Cette année, la commémoration a pris une dimension particulière, alors que les derniers témoins directs de la Seconde Guerre mondiale disparaissent. Pour les organisateurs, l’enjeu était double : honorer leur mémoire tout en transmettant aux jeunes générations les valeurs de courage, de sacrifice et de liberté qui sous-tendent cet héritage.

Les déclarations de Maud Bregeon sur l’exemplarité

Lors de cette journée, la porte-parole du gouvernement, Maud Bregeon, a fait plusieurs déclarations marquantes. Interrogée sur son engagement personnel, elle a confirmé qu’elle se soumettrait à un « test anti-drogues » « pour une question d’exemplarité ». « C’est une démarche de transparence et de cohérence », a-t-elle précisé. Dans une vidéo diffusée par BFM - Politique, elle a réaffirmé que cette initiative s’inscrivait dans une volonté de montrer l’exemple, alors que la lutte contre les addictions et la prévention des conduites à risque restent des priorités pour le gouvernement.

Maud Bregeon a également réagi aux propos tenus la veille par Bally Bagayoko, ancien député, qui avait estimé que siffler La Marseillaise pouvait être considéré comme « un droit à la réplique populaire ». « Cela en dit long sur leur rapport à la République », a-t-elle rétorqué, soulignant que l’hymne national incarne les valeurs de la France et ne saurait être utilisé comme un outil de division.
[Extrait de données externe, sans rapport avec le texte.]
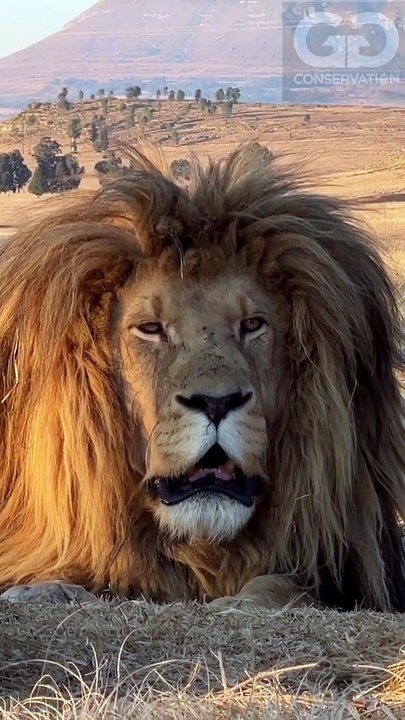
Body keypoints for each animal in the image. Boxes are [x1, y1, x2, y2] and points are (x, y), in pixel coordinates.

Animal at [0, 143, 403, 612]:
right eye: (150, 328)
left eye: (252, 325)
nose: (216, 403)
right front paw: (40, 590)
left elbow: (281, 584)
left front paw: (244, 602)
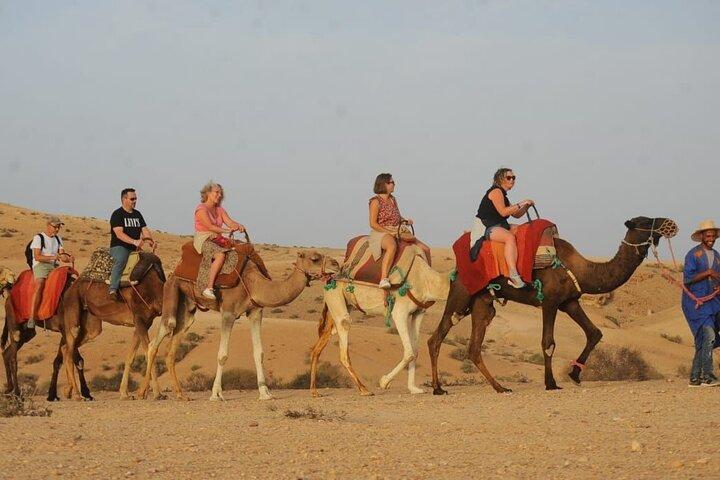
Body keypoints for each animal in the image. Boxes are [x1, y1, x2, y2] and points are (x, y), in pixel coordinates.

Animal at [60, 251, 166, 401]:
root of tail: (70, 288)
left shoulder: (144, 322)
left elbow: (131, 356)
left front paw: (125, 393)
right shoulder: (139, 318)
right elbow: (148, 352)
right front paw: (157, 393)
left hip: (91, 323)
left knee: (66, 347)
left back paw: (69, 391)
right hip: (72, 307)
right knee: (69, 348)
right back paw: (76, 395)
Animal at [138, 250, 340, 401]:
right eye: (314, 258)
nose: (336, 264)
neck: (253, 283)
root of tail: (176, 269)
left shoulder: (255, 312)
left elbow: (259, 353)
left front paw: (265, 393)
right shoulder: (228, 312)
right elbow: (222, 355)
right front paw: (216, 394)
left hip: (187, 305)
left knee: (174, 341)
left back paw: (181, 395)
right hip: (171, 288)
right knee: (161, 334)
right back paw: (143, 393)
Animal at [309, 249, 450, 396]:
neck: (426, 280)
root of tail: (328, 280)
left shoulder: (418, 313)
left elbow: (415, 352)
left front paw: (413, 388)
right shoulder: (400, 313)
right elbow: (409, 352)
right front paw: (384, 382)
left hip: (339, 307)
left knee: (318, 347)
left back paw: (314, 391)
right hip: (336, 301)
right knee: (344, 337)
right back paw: (364, 390)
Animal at [427, 216, 677, 394]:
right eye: (645, 222)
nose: (670, 223)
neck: (582, 269)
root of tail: (457, 269)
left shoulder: (570, 302)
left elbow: (594, 333)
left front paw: (575, 375)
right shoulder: (550, 302)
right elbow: (548, 343)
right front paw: (551, 383)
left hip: (483, 302)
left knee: (474, 347)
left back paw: (500, 387)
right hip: (461, 294)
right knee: (437, 337)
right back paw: (438, 388)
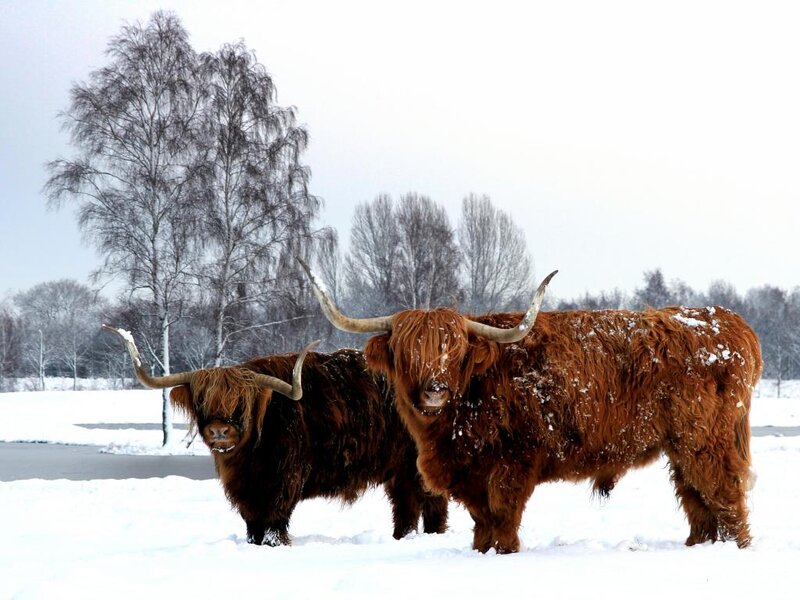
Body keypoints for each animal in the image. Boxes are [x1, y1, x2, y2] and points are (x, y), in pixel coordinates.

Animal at [102, 325, 448, 546]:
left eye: (241, 402)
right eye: (202, 400)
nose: (219, 431)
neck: (249, 456)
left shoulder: (284, 479)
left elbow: (274, 520)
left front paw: (275, 544)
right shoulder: (244, 491)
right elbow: (252, 523)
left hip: (417, 467)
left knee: (431, 502)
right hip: (398, 471)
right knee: (406, 505)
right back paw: (402, 538)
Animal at [299, 260, 762, 554]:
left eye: (454, 352)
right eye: (408, 351)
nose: (434, 389)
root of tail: (730, 323)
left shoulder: (513, 462)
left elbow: (503, 518)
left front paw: (503, 554)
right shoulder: (471, 473)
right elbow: (481, 521)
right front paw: (480, 552)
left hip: (706, 441)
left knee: (725, 494)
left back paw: (736, 550)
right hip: (682, 448)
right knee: (697, 502)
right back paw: (698, 547)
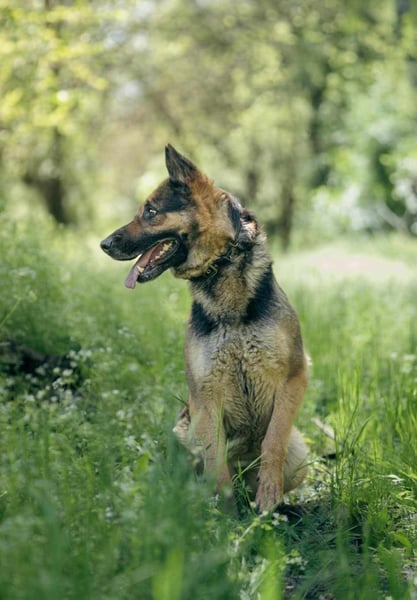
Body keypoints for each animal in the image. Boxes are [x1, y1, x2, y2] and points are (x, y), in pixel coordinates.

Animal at [101, 144, 308, 512]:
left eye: (150, 212)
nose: (104, 244)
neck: (221, 269)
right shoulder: (204, 396)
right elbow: (215, 461)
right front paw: (225, 514)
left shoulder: (295, 377)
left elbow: (273, 443)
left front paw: (268, 497)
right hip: (184, 429)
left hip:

Ces déclarations interviennent alors que le débat sur le respect des symboles républicains reste vif dans le pays.

Et maintenant ?

Les prochaines étapes de cette commémoration consisteront à renforcer les actions pédagogiques en direction des jeunes, afin de perpétuer la mémoire de la Résistance. Un comité de pilotage, associant historiens, enseignants et associations, doit se réunir d’ici la fin de l’année pour définir un plan d’action. Par ailleurs, la question de l’exemplarité des responsables politiques, soulevée par les propos de Maud Bregeon, pourrait donner lieu à de nouvelles initiatives législatives, notamment sur les tests de dépistage pour les personnalités publiques.

Le 18 juin reste un marqueur fort de l’identité républicaine. Alors que le nombre de témoins directs diminue, la transmission de cette mémoire dépend désormais des institutions, des médias et de l’école. Reste à voir comment les générations futures s’empareront de cet héritage pour construire leur propre rapport à la liberté et à la résistance, sous toutes ses formes.

Le Mont-Valérien, situé à Suresnes, est devenu un symbole de la Résistance et de la répression nazie pendant la Seconde Guerre mondiale. Entre 1941 et 1944, près de 1 018 résistants et otages y ont été fusillés. Ce lieu, transformé en mémorial national en 1960, incarne à lui seul l’engagement et le sacrifice de ceux qui ont lutté contre l’occupation allemande.